EU-Abgeordnete zu Finanztransaktionssteuer

"Spekulation im Alleingang besteuern"

Das EU-Parlament könnte Druck für einen europäischen Alleingang bei der Besteuerung von Finanzgeschäften machen. Abgeordnete fordern die EU-Kommission auf, so schnell wie möglich einen Gesetzesvorschlag für eine Steuer auf Finanzgeschäfte vorzulegen. Ob sie eine Mehrheit bekommen, ist aber offen.

Morgenjournal, 08.03.2011

Österreich wirbt

Die Steuer soll nicht nur die Einnahmen sprudeln lassen, sie soll auch Spekulation an den Finanzmärkten eindämmen. Und dem Zufall wird nichts überlassen: Für ein Ja der Abgeordneten zur Besteuerung von Finanzgeschäften rührt vor allem Österreich die Werbetrommel. ÖGB und Arbeiterkammer haben eine Internet-Seite eingerichtet, von der aus Emails an alle Europaabgeordneten verschickt werden können. Eine halbe Million waren es laut AK und ÖGB in nur einer Woche. An diesen Emails habe man im EU-Parlament bemerkt, dass dieses Thema von vielen Bürgerinnen und Bürgern beobachtet werde, sagt Sven Giegold von den Grünen. "Deshalb wird es entscheidend sein, wie sich das Parlament jetzt äußert."

Heftige Debatte

Die Befürworter stoßen auf eine breite Front der Ablehnung. Die Kommission steht auf der Bremse. Aber vor allem Großbritannien will jeden Eingriff in die Finanzbranche verhindern. Nigel Farage, britischer Europaskeptiker: "Das ist eine Kamikaze-Aktion. Man könnte meinen, Europa will, den größten Finanzmarkt weltweit, London, am Arbeiten hindern!" - "Herr Farage, Sie haben nicht Recht. Ich sage deutlich ja zu einer Finanztransaktionssteuer. Die Politik kann dadurch die richtige Antwort geben um endlich die Ketten zu sprengen von der Knechtschaft durch den Finanzsektor", antwortet Martin Ehrenhauser von der Liste Hans Peter Martin. Und Andreas Mölzer (FPÖ): ""Die Besteuerung von Spekulation, die ja in vielen Fällen für die Realwirtschaft keinerlei Nutzen hat, durch eine Finanztransaktionssteuer, ist zweifellos der richtige Ansatz. Allerdings darf eine solche Steuer nicht zum Anlass genommen werden, um durch die Hintertür so etwas wie eine EU-Steuer einzuführen." Die Steuer müsse kommen, und zwar aus Gründen der Gerechtigkeit, erklärt SPö-Abgeordnete Evelyn Regner: "Wir haben schon viele Jahre diskutiert, und jetzt ist die Zeit reif, gerade vor dem Hintergrund der Sparpakete in Europa."
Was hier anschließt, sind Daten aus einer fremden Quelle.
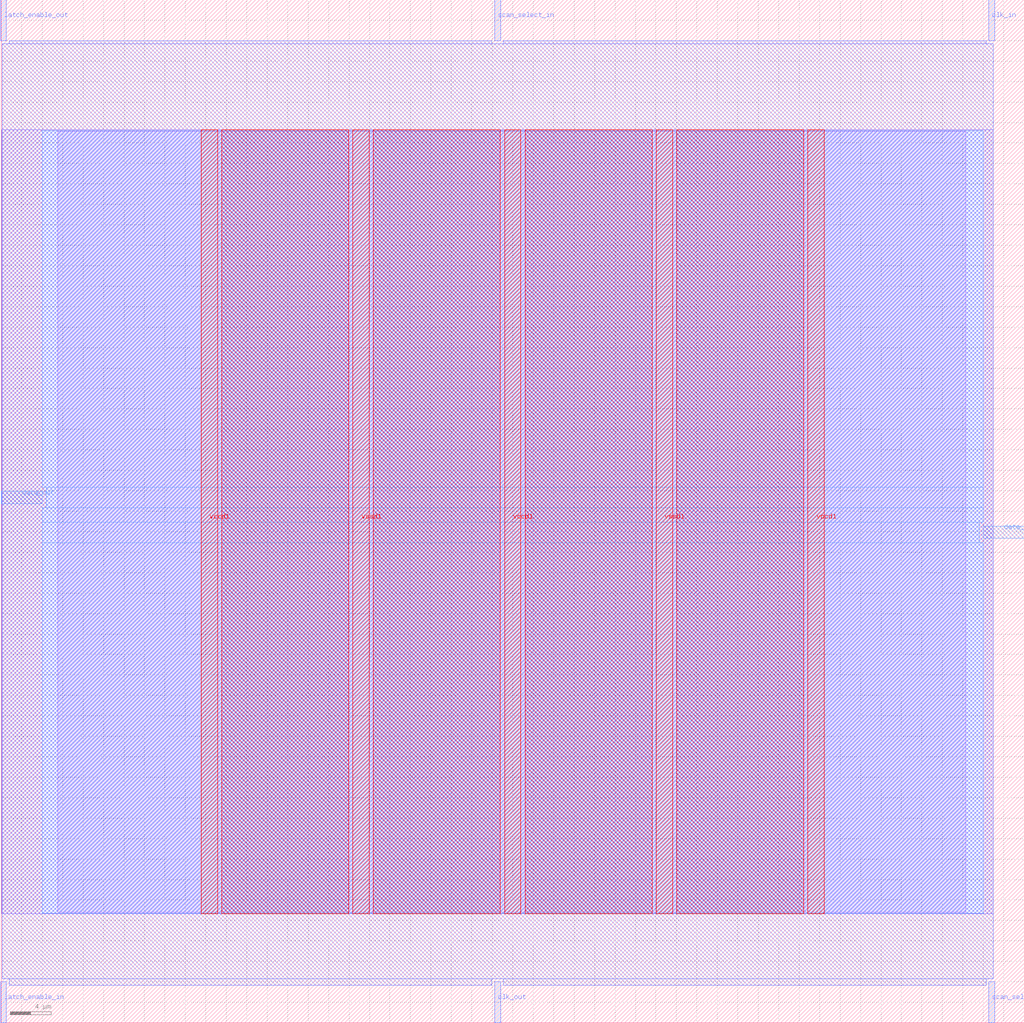
<source format=lef>
VERSION 5.7 ;
  NOWIREEXTENSIONATPIN ON ;
  DIVIDERCHAR "/" ;
  BUSBITCHARS "[]" ;
MACRO scan_wrapper_lesson_1
  CLASS BLOCK ;
  FOREIGN scan_wrapper_lesson_1 ;
  ORIGIN 0.000 0.000 ;
  SIZE 100.000 BY 100.000 ;
  PIN clk_in
    DIRECTION INPUT ;
    USE SIGNAL ;
    PORT
      LAYER met2 ;
        RECT 96.550 96.000 97.110 100.000 ;
    END
  END clk_in
  PIN clk_out
    DIRECTION OUTPUT TRISTATE ;
    USE SIGNAL ;
    PORT
      LAYER met2 ;
        RECT 48.250 0.000 48.810 4.000 ;
    END
  END clk_out
  PIN data_in
    DIRECTION INPUT ;
    USE SIGNAL ;
    PORT
      LAYER met3 ;
        RECT 96.000 47.340 100.000 48.540 ;
    END
  END data_in
  PIN data_out
    DIRECTION OUTPUT TRISTATE ;
    USE SIGNAL ;
    PORT
      LAYER met3 ;
        RECT 0.000 50.740 4.000 51.940 ;
    END
  END data_out
  PIN latch_enable_in
    DIRECTION INPUT ;
    USE SIGNAL ;
    PORT
      LAYER met2 ;
        RECT -0.050 0.000 0.510 4.000 ;
    END
  END latch_enable_in
  PIN latch_enable_out
    DIRECTION OUTPUT TRISTATE ;
    USE SIGNAL ;
    PORT
      LAYER met2 ;
        RECT -0.050 96.000 0.510 100.000 ;
    END
  END latch_enable_out
  PIN scan_select_in
    DIRECTION INPUT ;
    USE SIGNAL ;
    PORT
      LAYER met2 ;
        RECT 48.250 96.000 48.810 100.000 ;
    END
  END scan_select_in
  PIN scan_select_out
    DIRECTION OUTPUT TRISTATE ;
    USE SIGNAL ;
    PORT
      LAYER met2 ;
        RECT 96.550 0.000 97.110 4.000 ;
    END
  END scan_select_out
  PIN vccd1
    DIRECTION INPUT ;
    USE POWER ;
    PORT
      LAYER met4 ;
        RECT 19.550 10.640 21.150 87.280 ;
    END
    PORT
      LAYER met4 ;
        RECT 49.200 10.640 50.800 87.280 ;
    END
    PORT
      LAYER met4 ;
        RECT 78.855 10.640 80.455 87.280 ;
    END
  END vccd1
  PIN vssd1
    DIRECTION INPUT ;
    USE GROUND ;
    PORT
      LAYER met4 ;
        RECT 34.370 10.640 35.970 87.280 ;
    END
    PORT
      LAYER met4 ;
        RECT 64.025 10.640 65.625 87.280 ;
    END
  END vssd1
  OBS
      LAYER li1 ;
        RECT 5.520 10.795 94.300 87.125 ;
      LAYER met1 ;
        RECT 0.070 10.640 96.990 87.280 ;
      LAYER met2 ;
        RECT 0.790 95.720 47.970 96.000 ;
        RECT 49.090 95.720 96.270 96.000 ;
        RECT 0.100 4.280 96.960 95.720 ;
        RECT 0.790 3.670 47.970 4.280 ;
        RECT 49.090 3.670 96.270 4.280 ;
      LAYER met3 ;
        RECT 4.000 52.340 96.000 87.205 ;
        RECT 4.400 50.340 96.000 52.340 ;
        RECT 4.000 48.940 96.000 50.340 ;
        RECT 4.000 46.940 95.600 48.940 ;
        RECT 4.000 10.715 96.000 46.940 ;
      LAYER met4 ;
        RECT 21.550 10.640 33.970 87.280 ;
        RECT 36.370 10.640 48.800 87.280 ;
        RECT 51.200 10.640 63.625 87.280 ;
        RECT 66.025 10.640 78.455 87.280 ;
  END
END scan_wrapper_lesson_1
END LIBRARY


</source>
Kommission als Verbündete?

Deshalb stimmen Österreichs Abgeordnete ohne Wenn und Aber für einen europäischen Alleingang, erklärt ÖVP-Abgeordneter Othmar Karas. Und sein Fraktionskollege Markus Ferber von der CSU-Europagruppe ergänzt: "Unser Bestreben ist es, die Kommission als Verbündeten zu bekommen, um auf die Mitgliedsstaaten Druck auszuüben, dass Spekulation besteuert wird. Es kann nicht sein, dass nur Arbeit besteuert wird und Spekulation überhaupt nicht."

Entscheidung offen

Gibt es heute eine Mehrheit, liegt der Ball bei der EU-Kommission. Sie soll einen Gesetzesvorschlag oder zumindest eine Machbarkeitsstudie vorlegen. Dann muss mit den EU-Staaten über Höhe und Besteuerungsgrundlage verhandelt werden.